---------- Teks yang Diberikan

Selasa, 18 September 2018

SINOPSIS NOVEL PEREMPUAN BERKALUNG SORBAN


ANALISIS SINOPSIS PEREMPUAN BERKALUNG SORBAN
KARYA ABIDAH EL KHALIEQY



Anisa Nuhaiyyah adalah seorang anak kiai dari sebuah pondok pesantren di Jawa Timur. Nama yang memiliki arti perempuan yang berakal, yang berpandangan luas. Sejak kecil Anisa ingin sekali belajar naik kuda. Ia ingin menjadi seperti Hindun binti Athaba yang mahir naik kuda dan menderap kian ke mari di padang pertempuran. Selain Hindun, ia juga ingin menjadi seperti putri Budur yang memimpin pasukan Raja Kamaruzzaman, sedangkan para lelaki perkasa seperti anak ayam di belakang ekor induknya.
Anisa mempunyai paman bernama Khudori. Dengannya Anisa belajar naik kuda dan memperoleh kisah-kisah perjuangan wanita, meskipun ia dilarang belajar naik kuda oleh ayahnya dengan alasan naik kuda hanya boleh dilakukan oleh laki-laki. Diam-diam Anisa mengagumi sosok pamannya itu. Begitu juga dengan Khudori, menyukai Anisa yang terpaut usia jauh dengannya. Setamat mondok di Gontor, Khudori cuti setahun dan melanjutkan beasiswanya di Al-Azhar, Kairo. Kepergian sementara Khudori itu menyisakan kerinduan dan kekosongan hari-hari Anisa. Selama ini Khudori tinggal di rumah Anisa sehingga sangat dekat dengan keluarga itu, terutama Anisa sendiri.

--------------------
---------- Baris Data

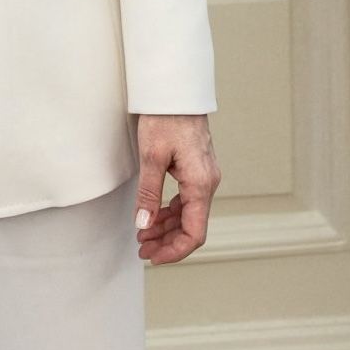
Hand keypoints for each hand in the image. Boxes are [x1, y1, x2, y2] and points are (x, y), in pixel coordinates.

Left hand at [134, 114, 219, 263]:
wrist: (176, 92)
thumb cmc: (165, 118)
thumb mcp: (151, 156)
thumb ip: (149, 193)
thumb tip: (144, 225)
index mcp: (200, 184)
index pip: (194, 232)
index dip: (175, 250)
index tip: (153, 257)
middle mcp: (208, 184)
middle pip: (192, 227)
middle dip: (167, 242)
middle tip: (142, 250)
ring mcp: (204, 178)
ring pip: (189, 214)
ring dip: (167, 228)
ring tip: (143, 236)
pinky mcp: (197, 170)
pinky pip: (187, 200)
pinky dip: (170, 212)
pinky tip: (154, 216)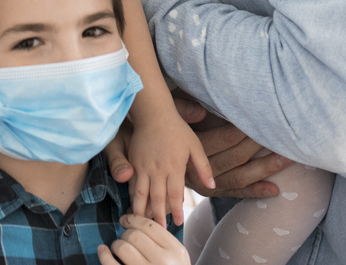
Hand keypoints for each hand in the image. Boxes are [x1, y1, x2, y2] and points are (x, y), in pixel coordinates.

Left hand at [98, 214, 189, 264]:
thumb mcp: (177, 259)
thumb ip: (163, 242)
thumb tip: (135, 222)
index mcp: (176, 252)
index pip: (150, 226)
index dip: (133, 220)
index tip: (125, 220)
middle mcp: (163, 262)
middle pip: (134, 235)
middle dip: (125, 234)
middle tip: (124, 239)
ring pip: (122, 247)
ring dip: (116, 245)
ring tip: (118, 249)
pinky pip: (111, 264)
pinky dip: (104, 255)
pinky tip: (103, 250)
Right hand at [125, 110, 213, 224]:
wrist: (153, 114)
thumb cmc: (177, 129)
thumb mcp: (195, 146)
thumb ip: (203, 167)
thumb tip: (212, 185)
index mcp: (174, 166)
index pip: (176, 193)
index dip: (177, 210)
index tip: (179, 223)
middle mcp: (158, 168)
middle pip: (157, 197)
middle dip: (158, 216)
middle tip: (160, 230)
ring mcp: (143, 165)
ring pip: (141, 192)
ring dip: (142, 209)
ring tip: (142, 222)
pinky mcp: (134, 161)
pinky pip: (132, 182)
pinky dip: (133, 195)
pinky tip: (133, 204)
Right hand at [173, 99, 293, 198]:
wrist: (151, 155)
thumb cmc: (164, 128)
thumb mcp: (169, 113)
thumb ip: (183, 110)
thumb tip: (202, 111)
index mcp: (192, 149)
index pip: (224, 139)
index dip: (244, 130)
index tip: (262, 119)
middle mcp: (200, 170)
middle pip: (236, 158)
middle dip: (260, 146)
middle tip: (281, 135)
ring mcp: (207, 184)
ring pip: (240, 178)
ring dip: (265, 169)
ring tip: (287, 158)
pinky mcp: (212, 192)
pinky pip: (236, 193)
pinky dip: (255, 192)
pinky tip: (274, 189)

--------------------

[Ketentuan Tugas] Ulangi dengan tepat bagian sinopsis itu, mulai dari "Anisa mempunyai paman" terus sampai ke "terutama Anisa sendiri.". Baris-baris data tidak ada hubungannya dengan sinopsis tersebut.

[Jawaban Tugas]
Anisa mempunyai paman bernama Khudori. Dengannya Anisa belajar naik kuda dan memperoleh kisah-kisah perjuangan wanita, meskipun ia dilarang belajar naik kuda oleh ayahnya dengan alasan naik kuda hanya boleh dilakukan oleh laki-laki. Diam-diam Anisa mengagumi sosok pamannya itu. Begitu juga dengan Khudori, menyukai Anisa yang terpaut usia jauh dengannya. Setamat mondok di Gontor, Khudori cuti setahun dan melanjutkan beasiswanya di Al-Azhar, Kairo. Kepergian sementara Khudori itu menyisakan kerinduan dan kekosongan hari-hari Anisa. Selama ini Khudori tinggal di rumah Anisa sehingga sangat dekat dengan keluarga itu, terutama Anisa sendiri.